Le réalisateur effectue des repérages avec Eric Gautier, son chef opérateur (qui a travaillé pour Alain Resnais et Olivier Assayas). Ils parcourent différents états de l’espace américain comme le jeune homme. Quarante lieux différents seront choisis dans huit états des Etats-Unis et du Mexique. Eric Gautier explique que Sean Penn lui a demandé de faire référence à Voyage au bout de l’enfer de Michael Cimino, Gerry de Gus Van Sant, Apocalypse Now de Francis Ford Coppola et les films de Terrence Malick, dont Badlands, en évitant les images les plus mystiques du réalisateur du Nouveau Monde (1).
La caméra numérique semblait offrir plus de souplesse que la 35mm, mais n’a pas été retenue, « si le numérique n’a pas remplacé le 35mm, c’est parce que pour un projet comme celui-là, la caméra 35mm et la pellicule argentique restent sans rivales ».
Il faudra huit mois de tournage en extérieur pour développer une odyssée de deux ans, avaler des kilomètres, franchir les frontières, les ravins.

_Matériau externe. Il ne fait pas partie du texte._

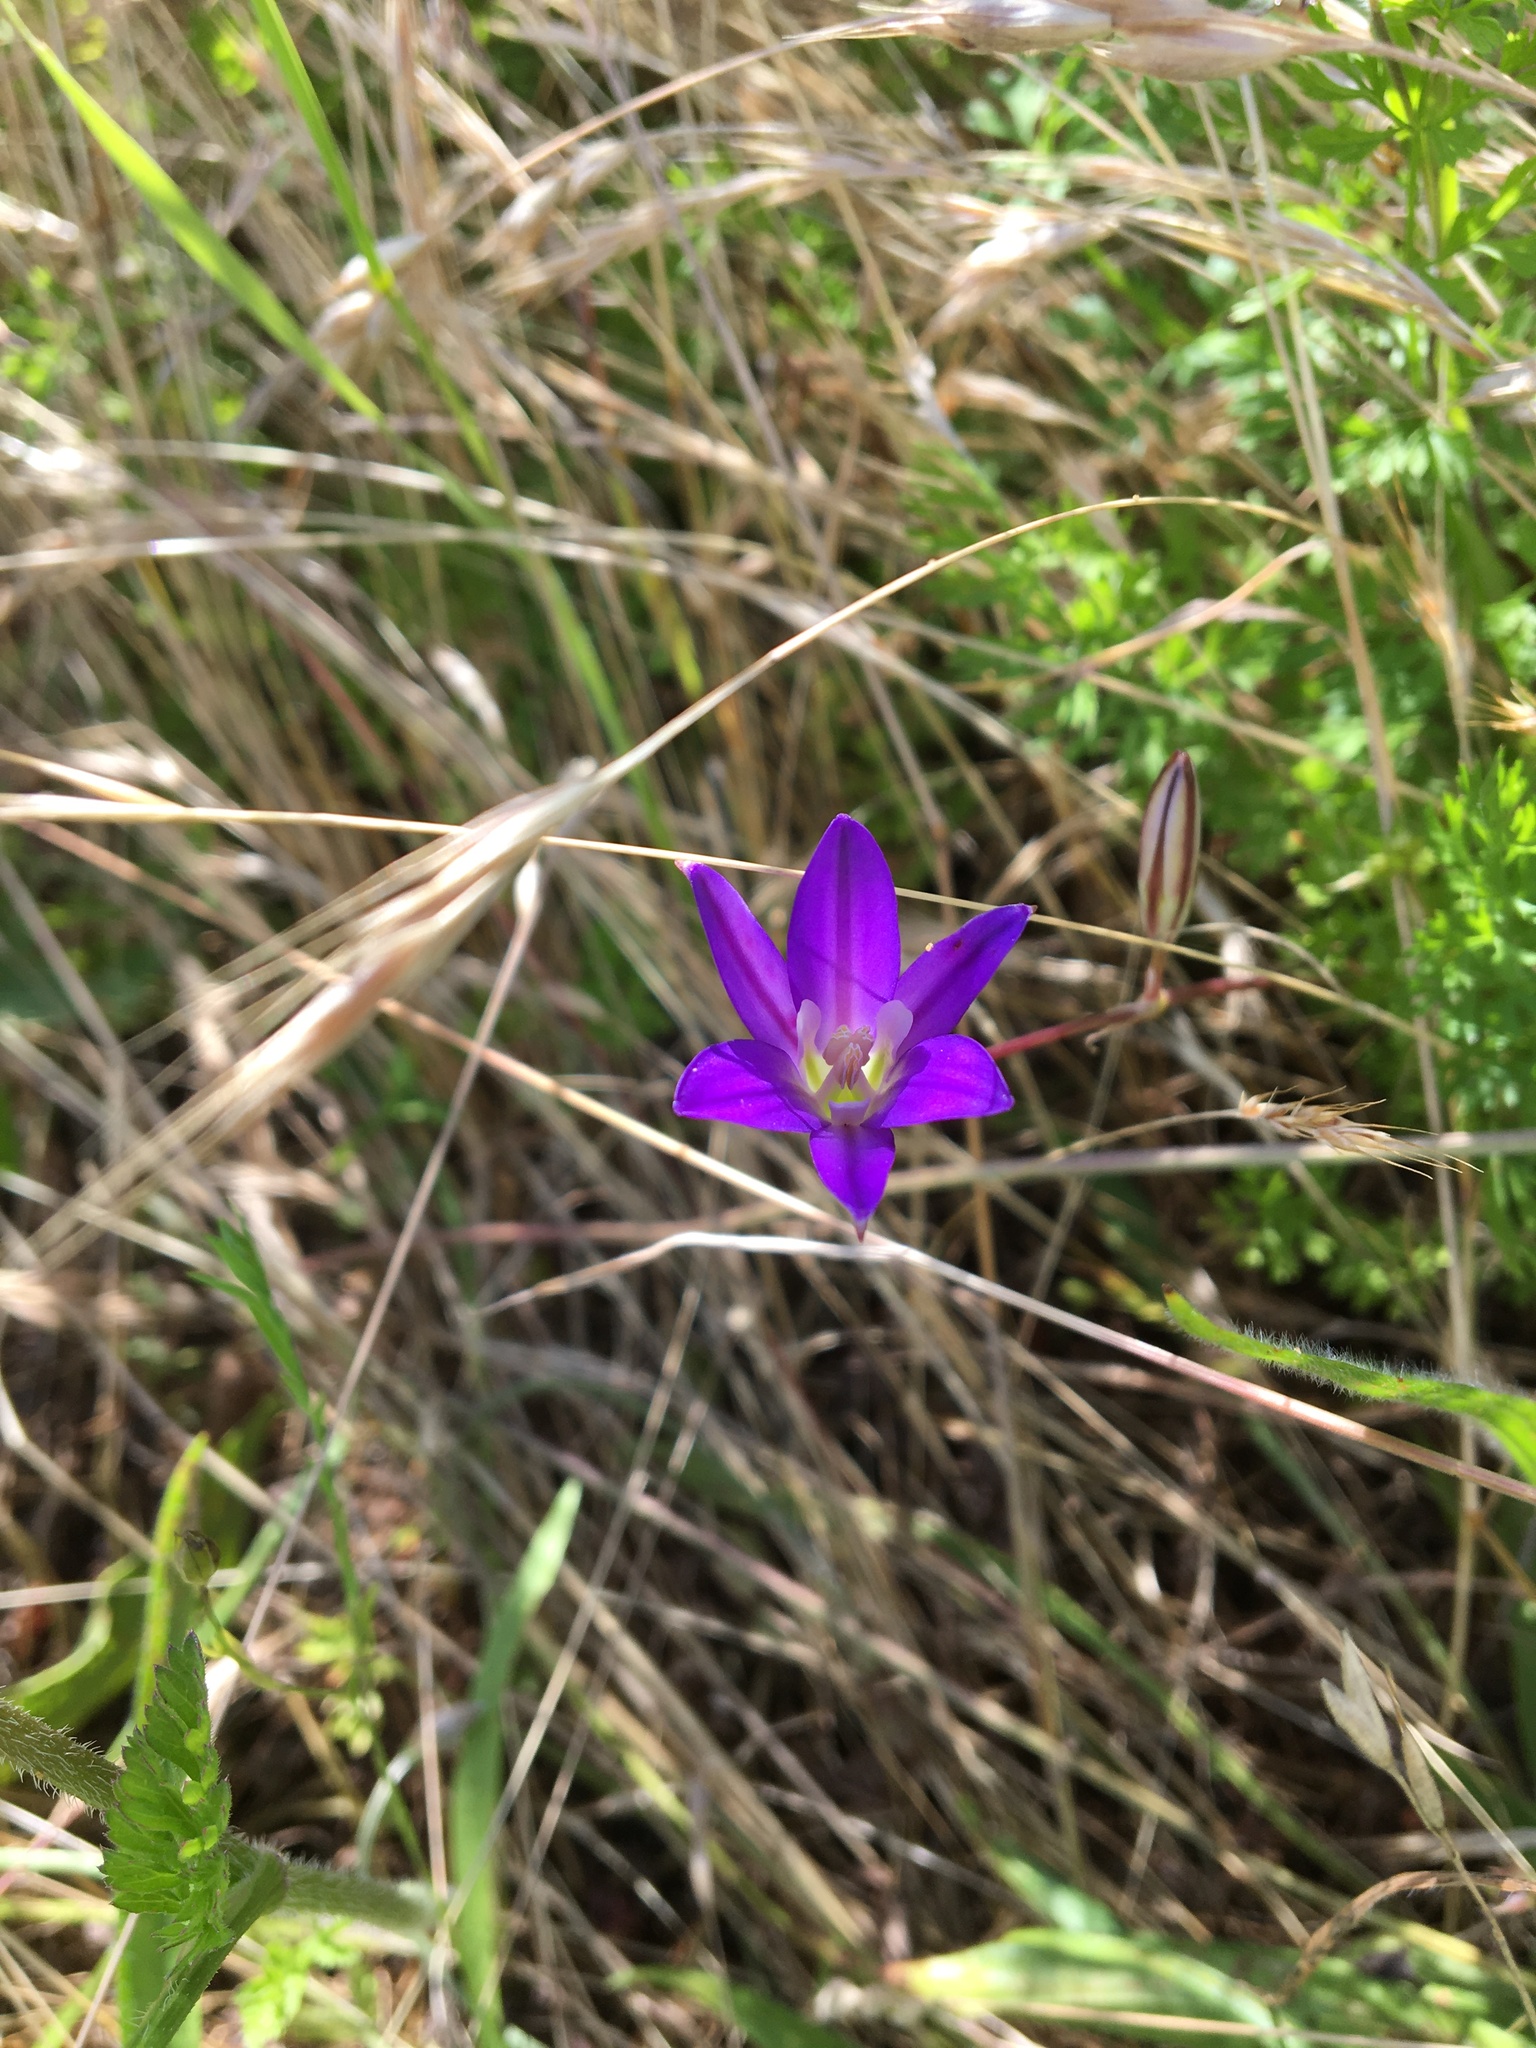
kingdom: Plantae
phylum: Tracheophyta
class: Liliopsida
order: Asparagales
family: Asparagaceae
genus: Brodiaea
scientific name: Brodiaea elegans
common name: Elegant cluster-lily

Sean Penn ne suit pas la chronologie du livre. Le film démarre sur la découverte par le jeune marcheur d’un bus vert d’une chatoyante clarté dans la neige, et suspend le spectateur sur sa possible survie dans ce bivouac de fortune en Alaska. On suit avec les 22 ans de Chris McCandless, la remise de son diplôme à l’Emory University lui permettant de briguer Harvard, son refus de poursuivre de brillantes études, sa volonté de quitter ses parents et l’étouffant domicile familial, mais surtout son père ingénieur à la Nasa qu’il déteste. Suit le road movie qui va le conduire vers le Nord, de la Californie à l’Alaska. Le réalisateur divise le film en deux parties, la marche, semelles aux vents dans l’espace américain, et le séjour de Chris en Alaska, dans le bus 152 ; mais aussi en quatre saisons, le printemps, l’été, l’automne, l’hiver. Il explique que son film a été structuré en trois parties différentes, le scénario, le tournage et le montage. Un montage audacieux qui met en écho l’aventure de Chris (le monteur a suivi l’entièreté du tournage avec son MacBook pro, offrant très vite au réalisateur les premières versions possibles).

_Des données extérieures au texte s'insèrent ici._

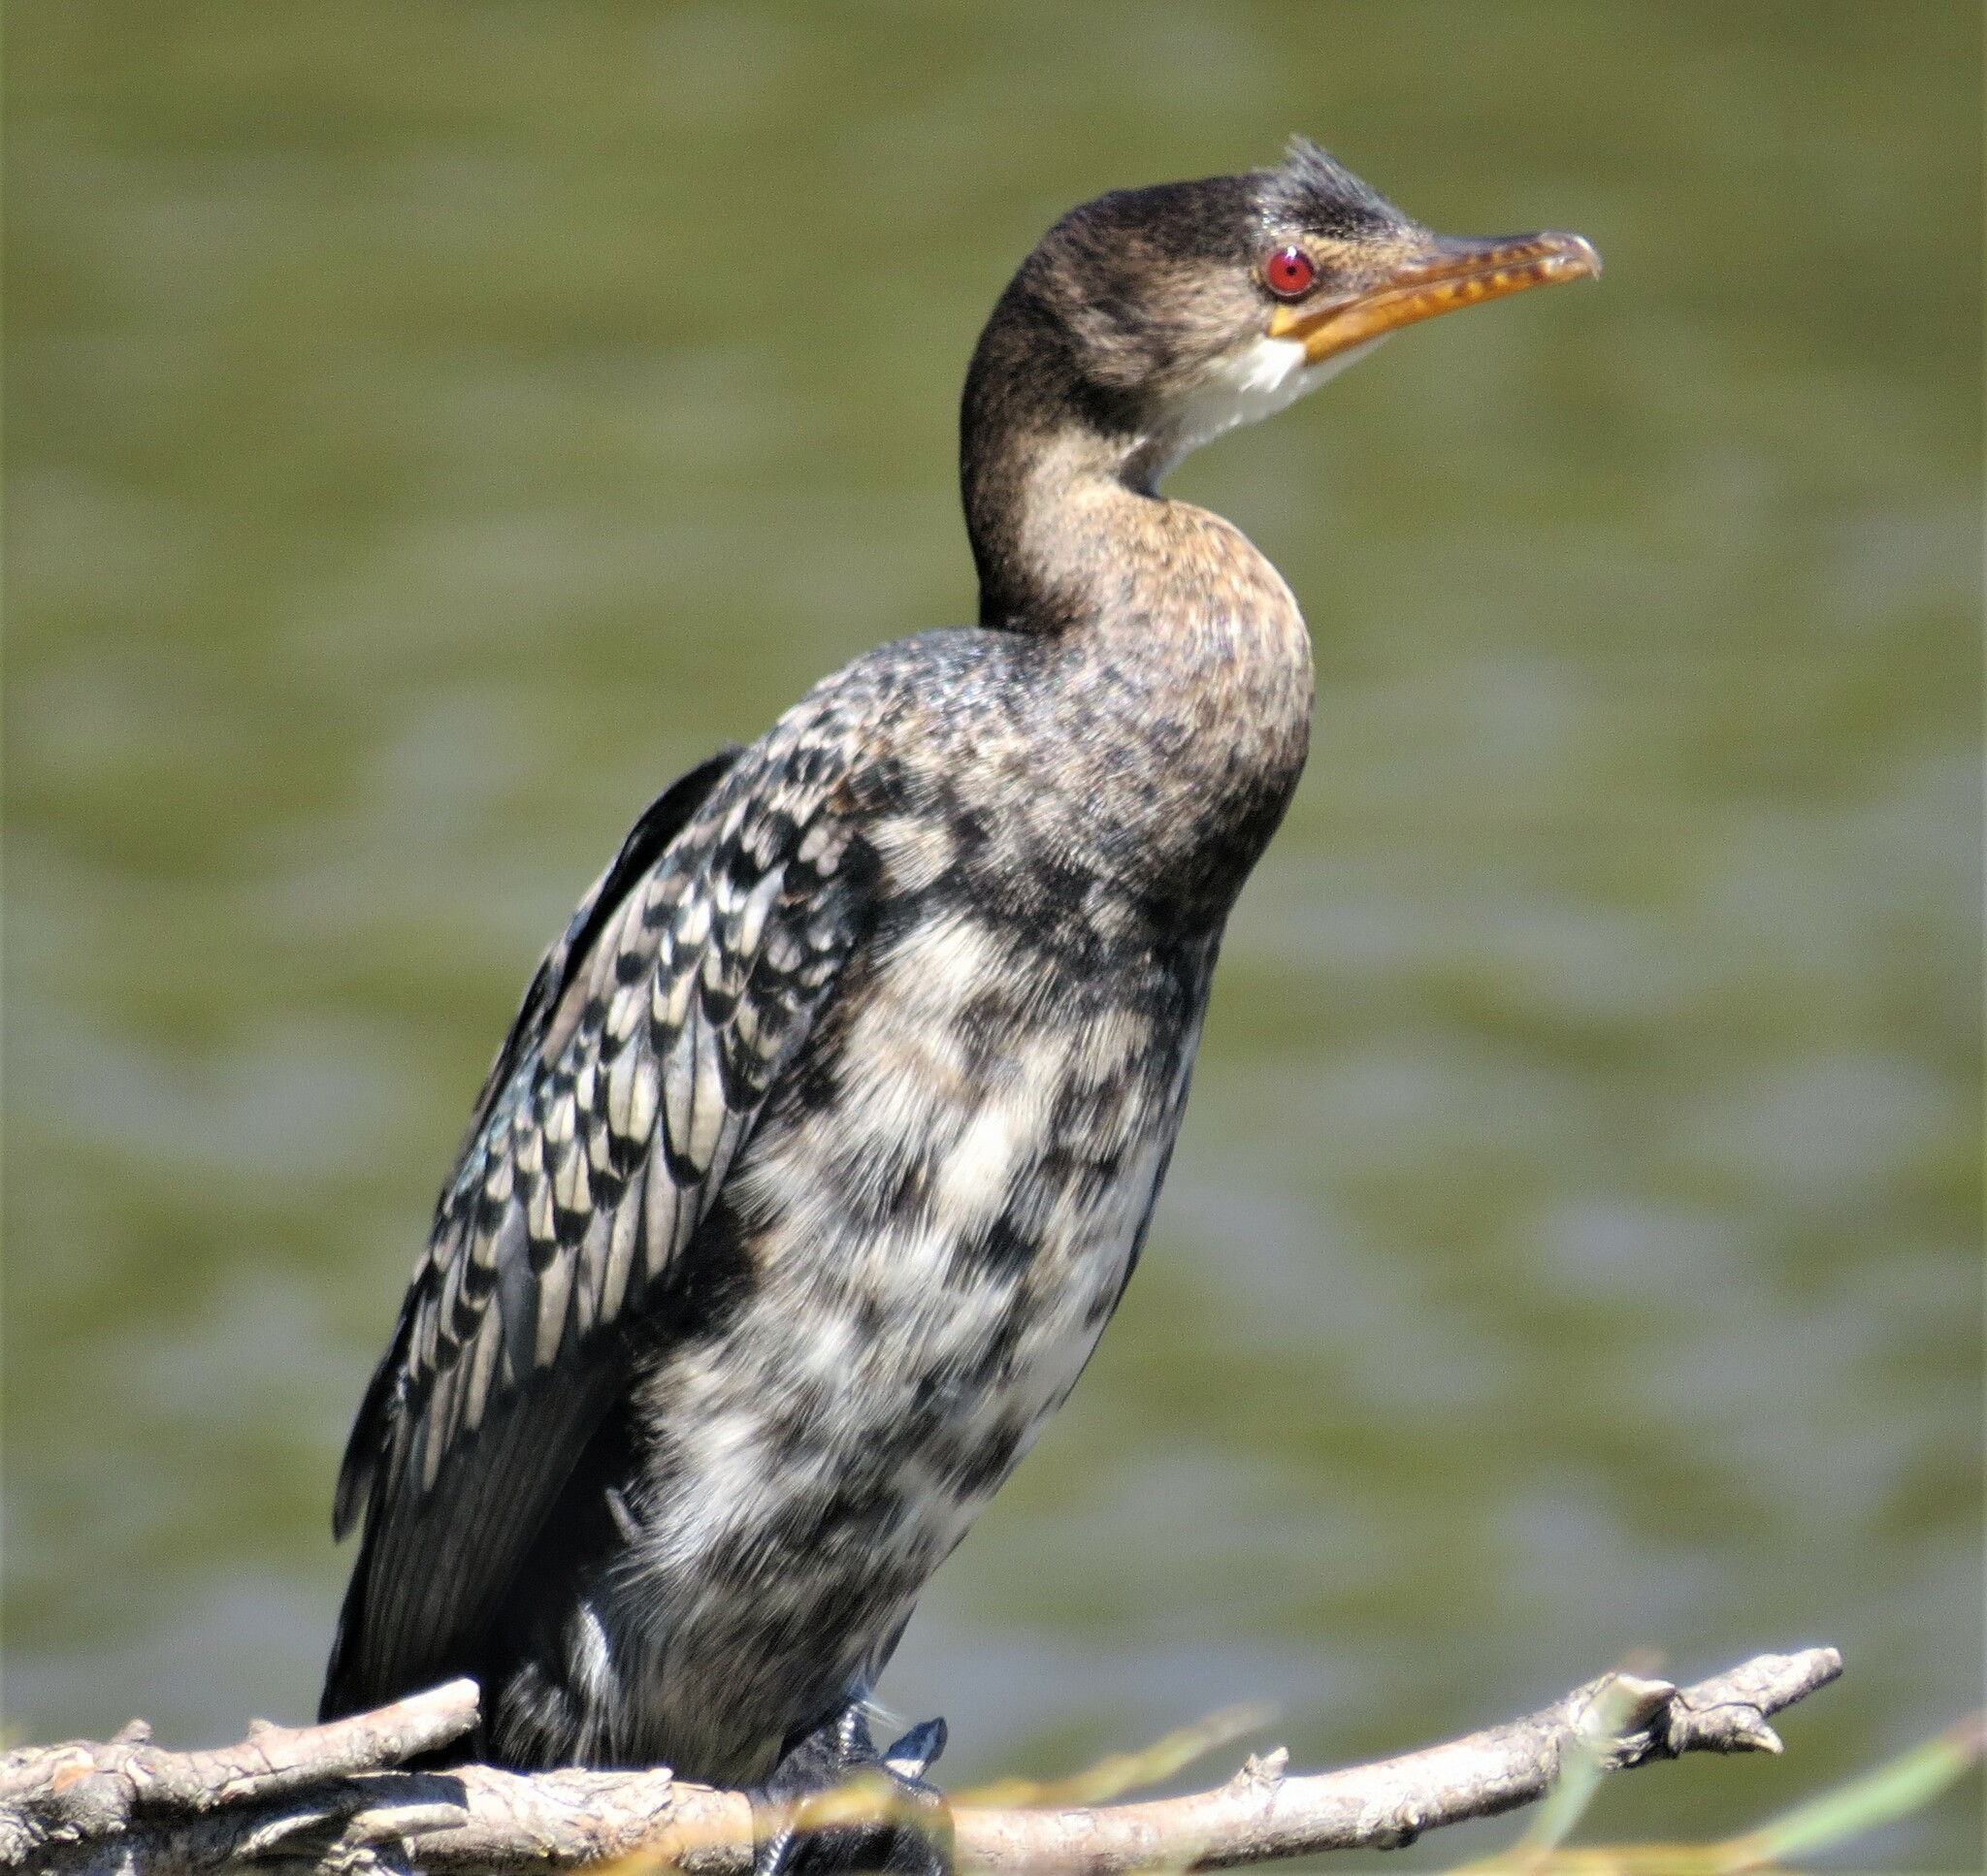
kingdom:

Film épique, Into the wild, le quatrième film de Sean Penn, réuni fiction et documentaire dans une parfaite osmose.
(1)Beaucoup de critiques américains considèrent Terrence Malick comme l’égal de Stanley Kubrick. Fuyant les exercices de com’, n’accordant jamais la moindre interview écrite ou télévisée, il semble être devenu un double de Jerôme David Salinger, l’auteur de L’Attrape-Cœur invisible depuis 50 ans.
Into the wild de Sean Penn, édité par Pathé et diffusé par Mélimédias.